Crianças deveriam aprender sobre arquitetura na escola

Filipe Redondo
Edifício Washington, na região central, que integra a seleção do livro 'São Paulo nas Alturas
Edifício Washington, na região central, que integra a seleção do livro 'São Paulo nas Alturas'

Como incorporador, apaixonado por arquitetura e não sendo arquiteto, sempre fiquei intrigado sobre por que a presença de bons projetos no mercado imobiliário se tornou tão rarefeita após a década de 1960. Muitos dos melhores edifícios da capital paulista foram construídos durante apenas uma década, entre os anos 1950 e 1960.

"São Paulo nas Alturas" responde à maior parte das minhas perguntas. Não vou aqui plagiar o excelente trabalho, mas recomendar àqueles com a mesma inquietude que leiam o livro e achem lá as respostas, mas vou dar algumas pistas que vêm dele:

Arquitetos estrangeiros fugindo da guerra vieram para São Paulo trazendo uma enorme bagagem cultural; incorporadores com alto nível cultural e arquitetos se aventuraram a lançar ótimos projetos pelo sistema de preço de custo, novidade de financiamento da época que diminuía o risco do empreendedor.

O ambiente após a guerra era de efervescência cultural, e a classe média paulistana, ansiosa por novidades, abraçava a arquitetura moderna.
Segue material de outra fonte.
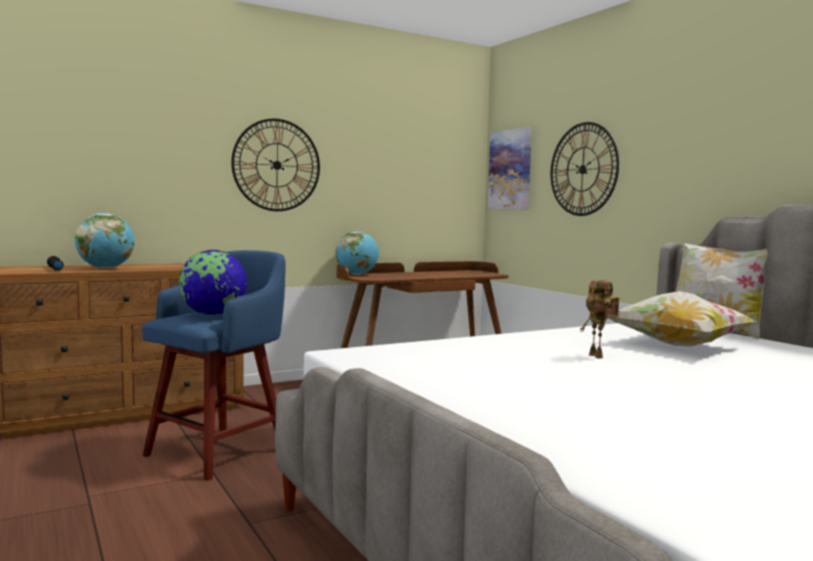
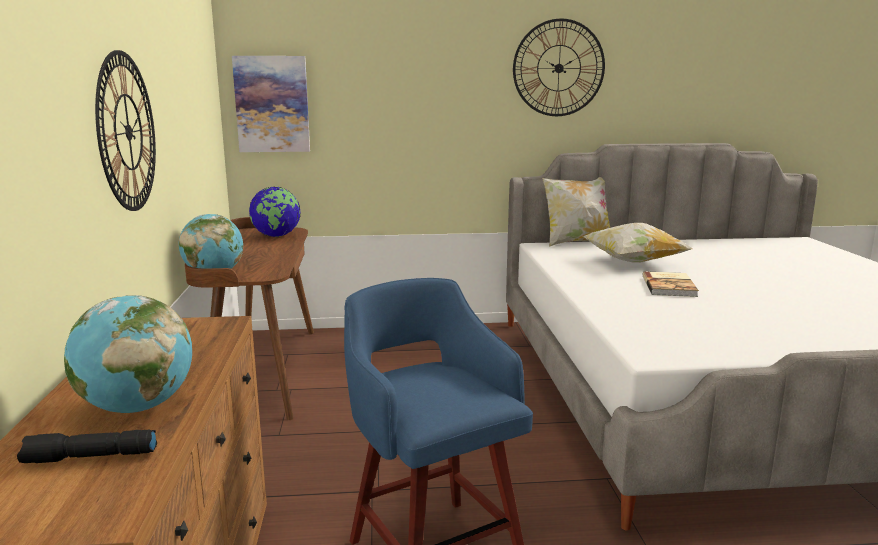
camera: 65 degrees left, 10 degrees up
(213, 315) = (449, 386): globe -> globe (276, 236)
(583, 169) = (390, 108): wall clock -> wall clock (558, 68)
(598, 356) = (670, 286): toy robot -> book

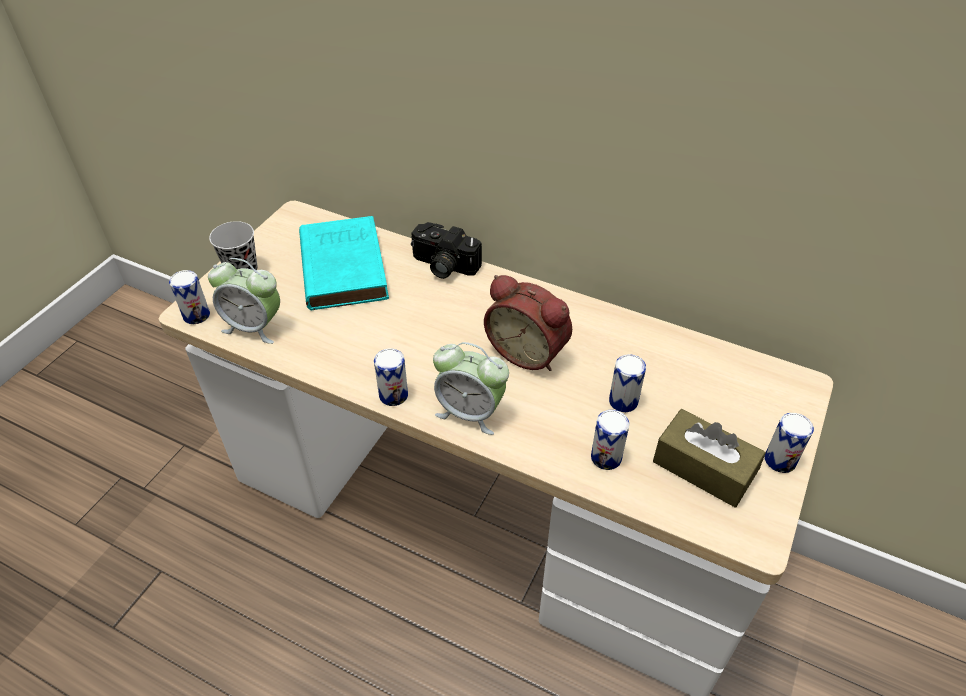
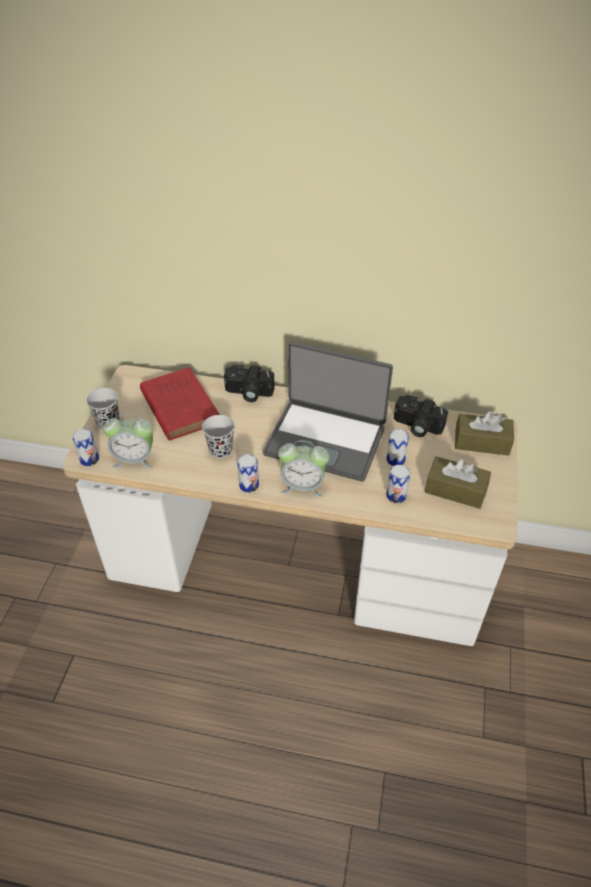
camera: 15 degrees left, 0 degrees up
(343, 266) = (179, 406): turquoise book -> red book
(374, 337) = (221, 450): none -> black cup
(528, 351) = (326, 439): alarm clock -> laptop
(671, 358) = (416, 426): none -> camera
(768, 402) = (481, 442): none -> brown tissue box
(780, 460) = (498, 476): can -> none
E o que aconteceu depois de 1960?

A cidade cresceu num ritmo assustador: a população de 2,2 milhões em 1950 chega até quase 6 milhões em 1970. Ninguém cresce assim impunemente, e a cidade se tornaria aquela que conhecemos hoje: gigante e caótica.

Com a inflação aumentando a partir de 1954 (24% ao ano), o sistema de financiamento a preço de custo entraria em colapso, e muitos incorporadores quebrariam, arrastando junto os ótimos escritórios de arquitetura que trabalhavam para eles.

Esses mesmos arquitetos, que outrora eram protagonistas, voltam ao mercado após os anos 1960 como coadjuvantes, não mais projetando prédios para os incorporadores, mas agora para o poder público, que constrói numa quantidade muito menor que a do mercado imobiliário.

Mas como melhorar as coisas daqui pra frente?

Teremos novamente um ciclo de bons projetos como esse que vimos entre 1950 e 1960? Os incorporadores vão mudar a sua atitude e voltar a lançar projetos que serão admirados nas décadas seguintes? O poder público incentivará o mercado imobiliário a produzir prédios com os ótimos projetos daqueles anos dourados?

Para mim a resposta é clara: são os consumidores que podem mudar o cenário atual, e não os incorporadores ou o poder público.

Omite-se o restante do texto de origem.